JOB: Write out the rows below again without the pictures, switching every "categories" to "category labels" and changing nothing else.

MATERIAL FOR THE TASK:
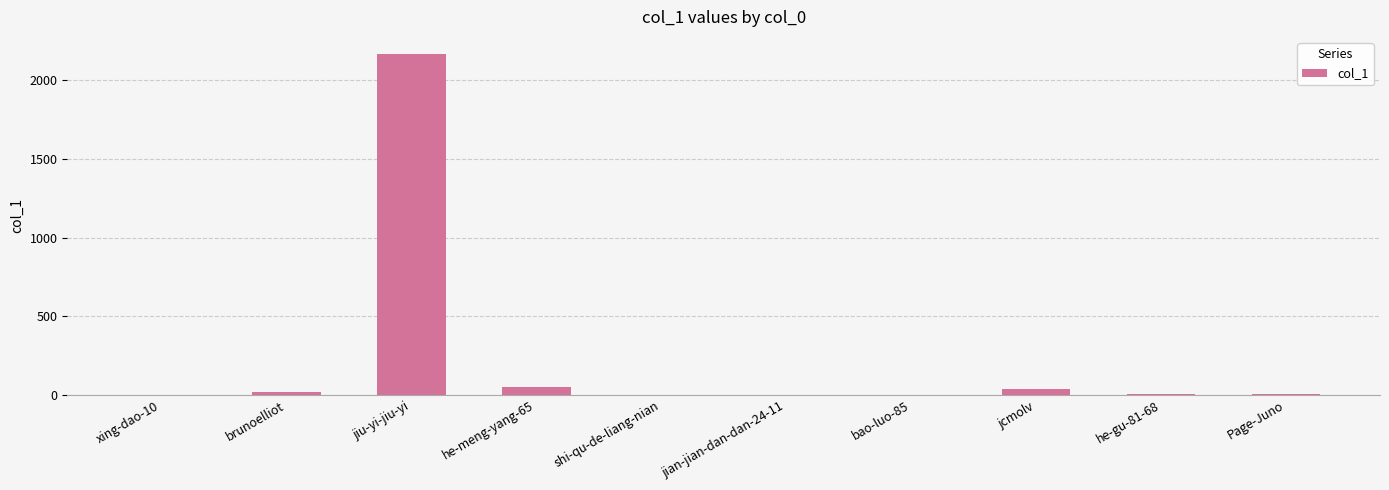

What is the change in value from xing-dao-10 to jiu-yi-jiu-yi?

+2168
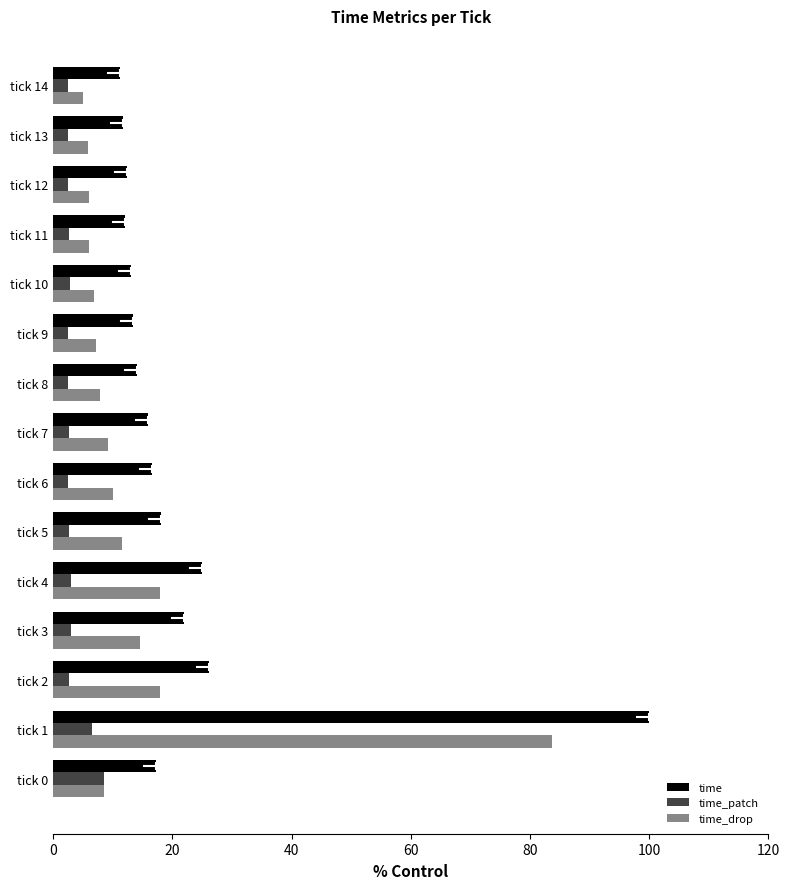

At how many categories does at least one series exceed 50?

1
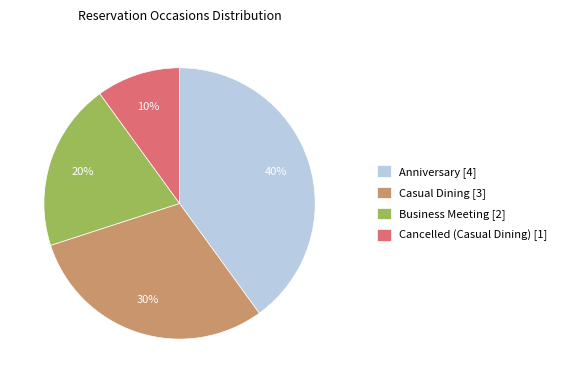

Rank the categories by value from highest to lowest.

Anniversary, Casual Dining, Business Meeting, Cancelled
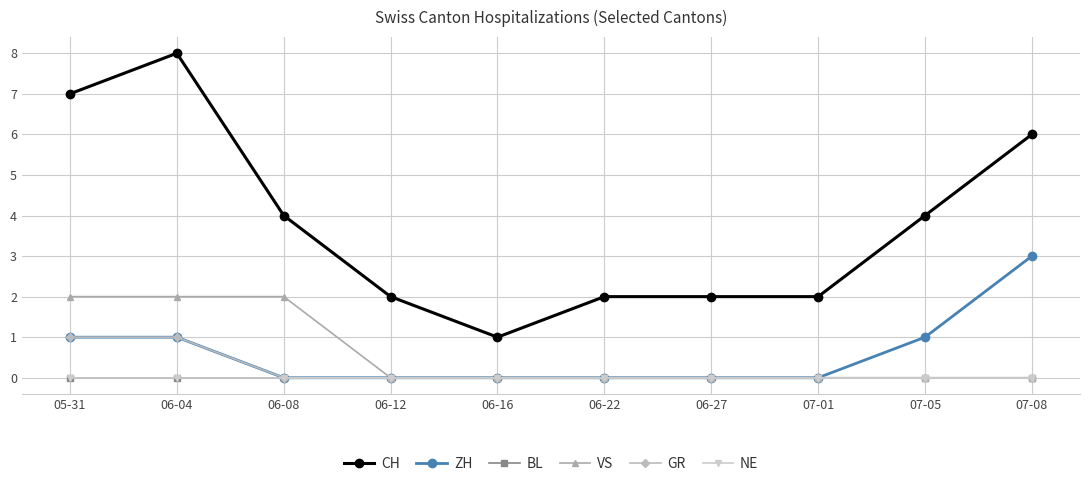

True or false: VS has more than 1 points higher than both neighbors.

False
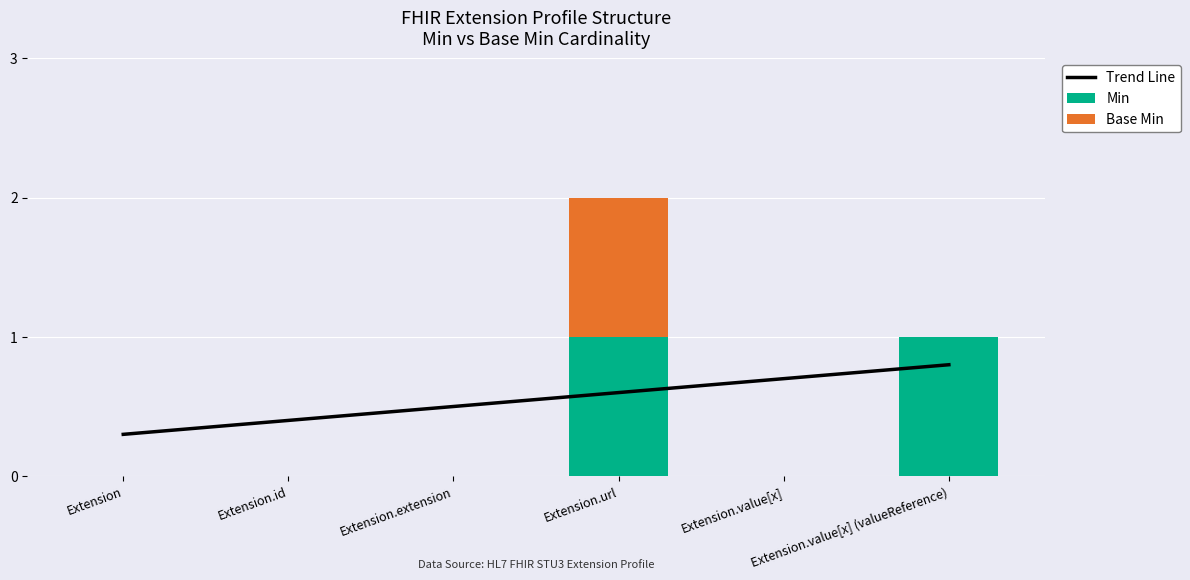

The Trend Line series shows 0.2 at Extension.extension. True or false?

False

EXERCISE ANSWER:
What is the change in value from xing-dao-10 to jiu-yi-jiu-yi?

+2168

At how many category labels does at least one series exceed 50?

1

Rank the category labels by value from highest to lowest.

Anniversary, Casual Dining, Business Meeting, Cancelled

True or false: VS has more than 1 points higher than both neighbors.

False

The Trend Line series shows 0.2 at Extension.extension. True or false?

False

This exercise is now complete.